La decisione della Commissione europea di richiamare la Spagna nasce dal taglio dell’Iva sui carburanti deciso dal governo di Pedro Sánchez. Con il decreto approvato a marzo, Madrid ha ridotto l’aliquota dal 21% al 10% per contrastare l’aumento dei prezzi energetici, cercando di sostenere milioni di famiglie e imprese colpite dal caro petrolio. Tuttavia, Bruxelles ha chiarito che le norme comunitarie non consentono sconti fiscali su benzina e gasolio.
L’iniziativa si inserisce in un contesto internazionale complicato, aggravato dalle tensioni nello Stretto di Hormuz, da cui transita una quota rilevante del greggio mondiale. L’impennata dei prezzi ha spinto il governo spagnolo a varare un piano da oltre 5 miliardi di euro, puntando soprattutto sulla riduzione fiscale per abbassare il costo alla pompa anche di alcune decine di centesimi al litro.
Il problema principale è giuridico: la normativa europea sull’Iva, aggiornata nel 2022, stabilisce limiti precisi e vieta aliquote inferiori a una certa soglia per i carburanti fossili. Questa linea rientra nella strategia del Green Deal europeo, che mira a eliminare progressivamente i vantaggi fiscali legati ai combustibili inquinanti. Per questo motivo, la scelta spagnola viene vista non solo come una violazione tecnica, ma anche come un passo contrario agli obiettivi ambientali condivisi.
Madrid difende comunque la misura, sostenendo che si tratta di un intervento temporaneo legato a una situazione eccezionale e non di un cambiamento strutturale. Il governo rivendica inoltre il proprio impegno nelle energie rinnovabili, sottolineando che l’obiettivo resta la riduzione della dipendenza dai combustibili fossili nel lungo periodo.

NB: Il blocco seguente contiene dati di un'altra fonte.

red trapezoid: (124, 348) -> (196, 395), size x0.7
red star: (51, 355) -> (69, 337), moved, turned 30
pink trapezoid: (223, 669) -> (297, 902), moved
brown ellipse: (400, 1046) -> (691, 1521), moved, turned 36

La Commissione, pur non avendo ancora avviato una procedura formale, ha lanciato un avvertimento: se il provvedimento dovesse essere prorogato oltre la scadenza prevista, potrebbero esserci conseguenze legali. Bruxelles suggerisce alternative compatibili con il diritto europeo, come la riduzione delle accise o l’introduzione di aiuti diretti e tasse straordinarie sugli extraprofitti delle compagnie energetiche.

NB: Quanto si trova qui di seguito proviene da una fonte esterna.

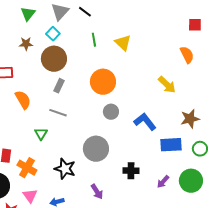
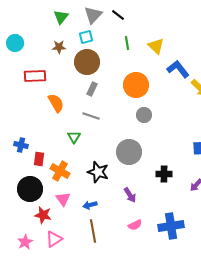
cyan square: (53, 34) -> (86, 37), turned 32
blue L-shape: (145, 122) -> (178, 69), moved

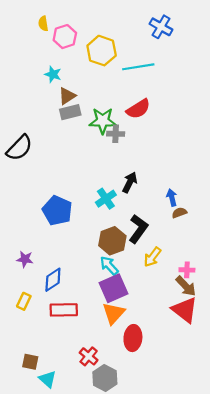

Un caso simile si è verificato in Polonia, guidata da Donald Tusk, dove sono state adottate misure analoghe. Queste differenze fiscali stanno già producendo effetti concreti, come il cosiddetto “turismo del pieno”, con automobilisti che attraversano i confini per approfittare dei prezzi più bassi. Una dinamica che rischia di alterare la concorrenza nel mercato unico europeo e mette in luce tensioni politiche crescenti attorno alle regole fiscali comuni.